Остался у ней в живых один лишь старшенький мальчик, и уж не надышит она над ним, трепещет. Слабенький был и нежный и личиком миловидный, как девочка. И свела она его на фабрику, к крестному его отцу, управляющему, а сама в нянюшки к чиновнику нанялась. Только бегает мальчик раз на дворе, а тут вдруг и подъехал на паре Максим Иванович, да как раз выпимши; а мальчик-то с лестницы прямо на него, невзначай то есть, посклизнулся, да прямо об него стукнулся, как он с дрожек сходил, и обеими руками ему прямо в живот. Схватил он его за волосенки, завопил: «Чей такой? Лозы! Высечь его, говорит, тот же час при мне». Помертвел мальчик, стали сечь, закричал. «Так ты еще и кричишь? секи ж его, пока кричать перестанет!» Мало ли, много ли секли, не перестал кричать, пока не омертвел вовсе. Тут и бросили сечь, испугались, не дышит мальчик, лежит в бесчувствии. Сказывали потом, что немного и секли, да уж пуглив был очень. Испугался было и Максим Иванович: «Чей такой?» — спросил; сказали ему. «Ишь ведь! снести его к матери; чего он тут на фабрике шлялся?» Два дня потом молчал и опять спросил: «А что мальчик?» А с мальчиком вышло худо: заболел, у матери в угле лежит, та и место по тому случаю у чиновников бросила, и вышло у него воспаление в легких. «Ишь ведь! — произнес, — и с чего, кажись? Диви б его больно секли: самое лишь малое пристрастие произвели. Я и над всеми прочими такие точно побои произносил; сходило без всяких таких пустяков». Ждал было он, что мать пойдет жаловаться, и, возгордясь, молчал; только где уж, не посмела мать жаловаться. И послал он ей тогда от себя пятнадцать рублей и лекаря от себя; и не то чтоб побоявшись чего, а так, задумался. А тут скоро и срок ему подошел, запил недели на три.
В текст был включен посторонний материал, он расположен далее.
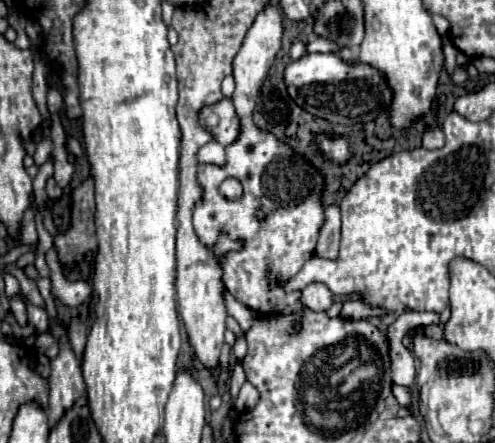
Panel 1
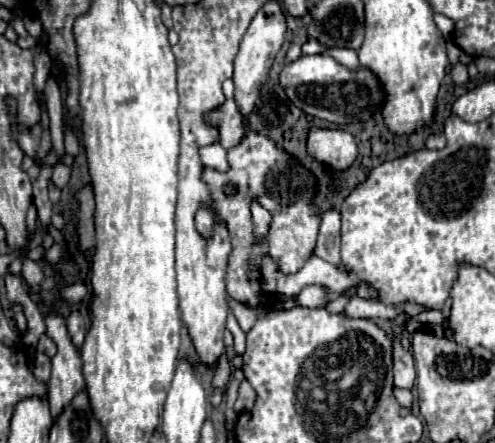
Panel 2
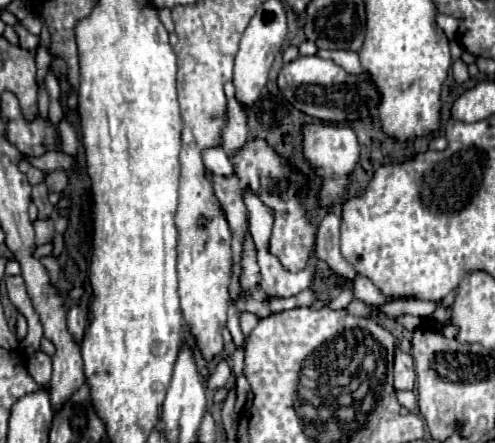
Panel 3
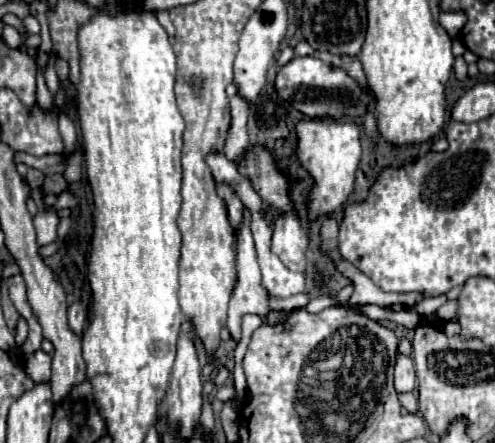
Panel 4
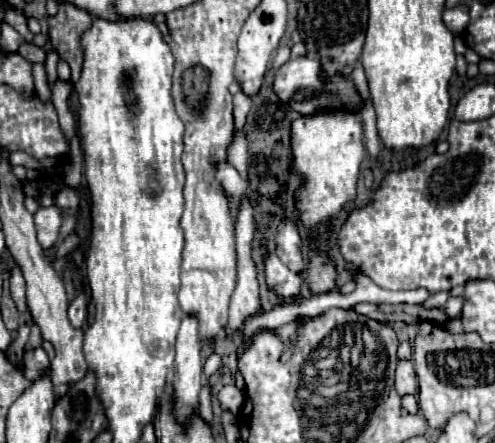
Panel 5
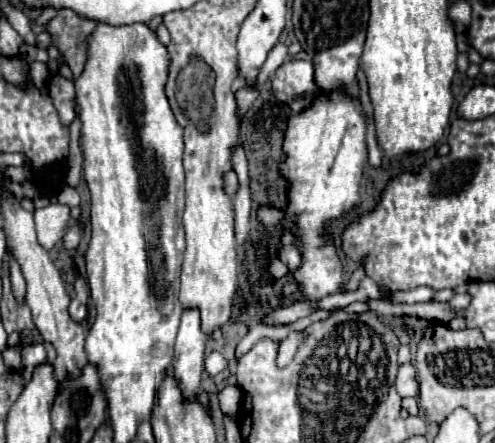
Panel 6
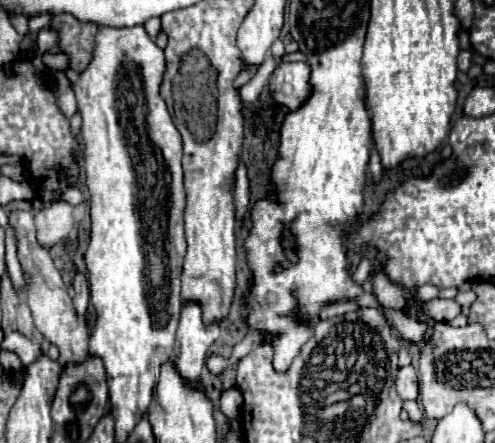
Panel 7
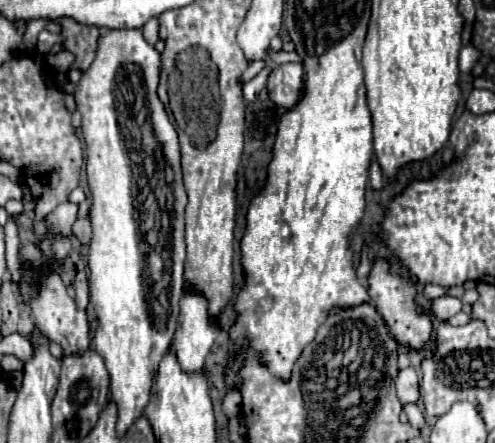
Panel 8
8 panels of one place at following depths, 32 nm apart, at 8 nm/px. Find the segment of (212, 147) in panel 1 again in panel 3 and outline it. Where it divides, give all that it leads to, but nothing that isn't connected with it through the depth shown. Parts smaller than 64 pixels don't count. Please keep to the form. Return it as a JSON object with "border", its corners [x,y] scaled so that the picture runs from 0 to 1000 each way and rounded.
{"border":[[[432,330],[432,334],[416,334],[412,343],[408,343],[408,361],[412,361],[412,375],[424,384],[424,388],[432,388],[432,393],[453,393],[453,397],[461,397],[461,393],[469,393],[469,370],[461,366],[461,352],[457,352],[457,343],[453,343],[453,334],[448,330]]]}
Миновала зима, и на самое светло Христово воскресенье, в самый великий день, спрашивает Максим Иванович опять: «А что тот самый мальчик?» А всю зиму молчал, не спрашивал. И говорят ему: «Выздоровел, у матери, а та все поденно уходит». И поехал Максим Иванович того же дня ко вдове, в дом не вошел, а вызвал к воротам, сам на дрожках сидит: «Вот что, говорит, честная вдова, хочу я твоему сыну чтобы истинным благодетелем быть и беспредельные милости ему оказать: беру его отселе к себе, в самый мой дом. И ежели вмале мне угодит, то достаточный капитал ему отпишу; а совсем ежели угодит, то и всего состояния нашего могу его, по смерти, преемником утвердить, равно как родного бы сына, с тем, однако, чтобы ваша милость, окромя великих праздников, в дом не жаловали. Коли складно по-вашему, так завтра утром приводи мальчика, не все ему в бабки играть». И, сказав, уехал, мать оставив как бы в безумии. Прослышали люди, говорят ей: «Возрастет малый, сам попрекать тебя станет, что лишила его такой судьбы». Ночь-то над ним поплакала, а поутру отвела дитя. А мальчик ни жив ни мертв.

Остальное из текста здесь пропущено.